# brake lights on '02 Altima...



## rruhs (Feb 19, 2005)

:balls: :wtf: :banhump: :givebeer: Does anyone have info on how to change the tail lights on an 02 Altima? I may be able to explain a little more in detail...
My left brake light went out so me being the fix-it man that I am I went to the local autoparts store and picked up 2 in one package. Everythings great so far. I go to exchange the bulbs and upon observing that I had to remove the cargo clips this was easily accomplished. I then noticed that there was a bolt protruding with a nut and a wire harness clip. These were, also, easily removed, however, on further inspection I realized that there were 2 plastic covers (oval in shape) that needed to be removed in order to get to the tail light assembly.
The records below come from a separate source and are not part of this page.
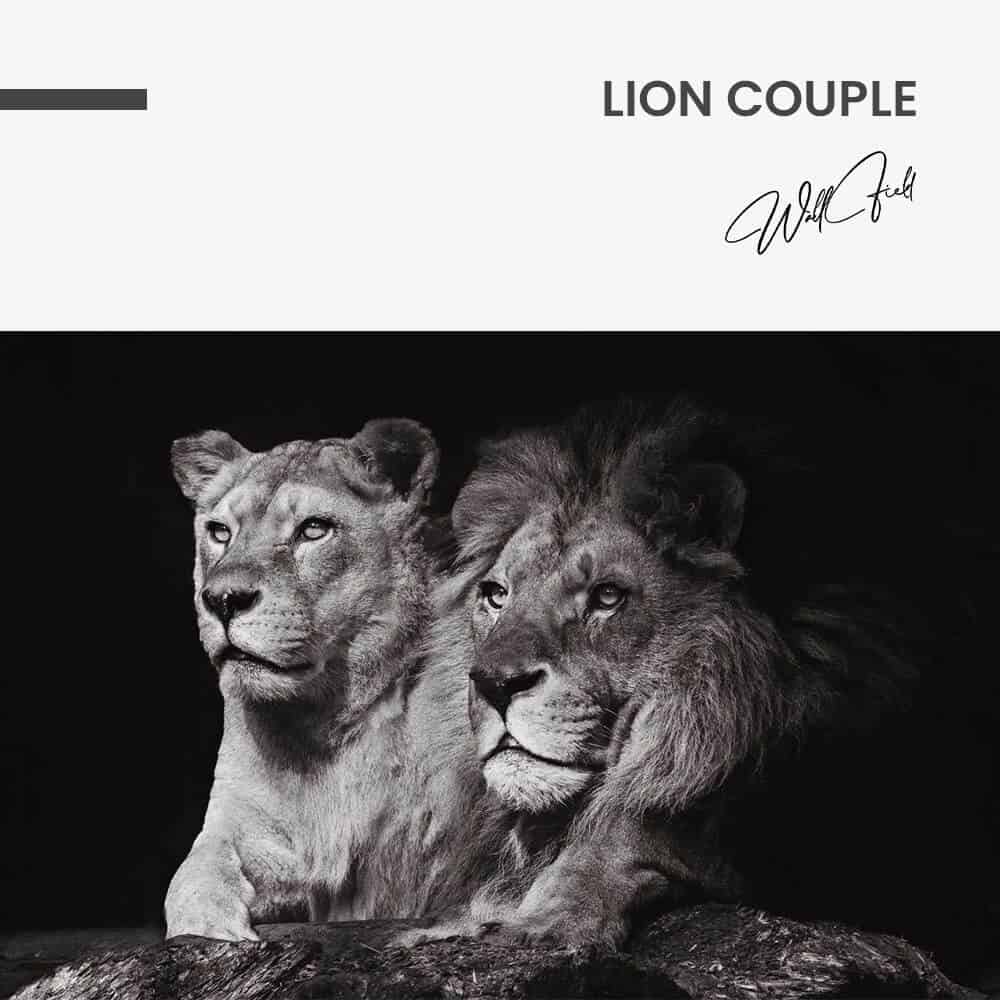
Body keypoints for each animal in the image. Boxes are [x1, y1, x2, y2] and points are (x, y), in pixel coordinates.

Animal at [164, 418, 503, 941]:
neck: (326, 721)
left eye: (314, 529)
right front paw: (210, 928)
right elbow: (191, 874)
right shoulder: (243, 822)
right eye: (219, 532)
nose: (221, 599)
I have tried needle nosed pliers, regular pliers, twisting, turning (gingerly mind you--the last thing that I need to do is run out and purchase a new tail light assembly...something I would have done in my younger years) and prying. Without further adieu, alas I am not the backyard mechanic I once thought I was. I have been beaten by 2 plastic things that are holding my tail light assembly in place. What do I do to change the brake light bulb?


----------



## Teh00Alty (Jan 21, 2005)

welcome my man, try looking for that in the altima section


----------



## craigqc (Feb 10, 2005)

if i remember correctly, the plastic pieces dont come out. once the light is unbolted, just pull it off. the two plastic pieces will remain in the metal.


----------



## rruhs (Feb 19, 2005)

Do you mean to just pry the whole assembly off the back with a screw driver or some other flat tool? I have read that there is a black sealant applied in between the chassis and the light assembly. Does this need to be broken wit h pressure?
:cheers: Thanks to you both for the response.


----------



## craigqc (Feb 10, 2005)

when i changed out my taillights i unscrewed the two bolts, then tapped the bolts with the butt end of a screwdriver and the light popped out. the plastic pieces stay in the frame. i remember because my old taillight is now in my lap and i can see what it looks like. my new tails came with replacments for those plastic pieces but i didnt have to use them because mine stayed in the frame. hope this helps.


----------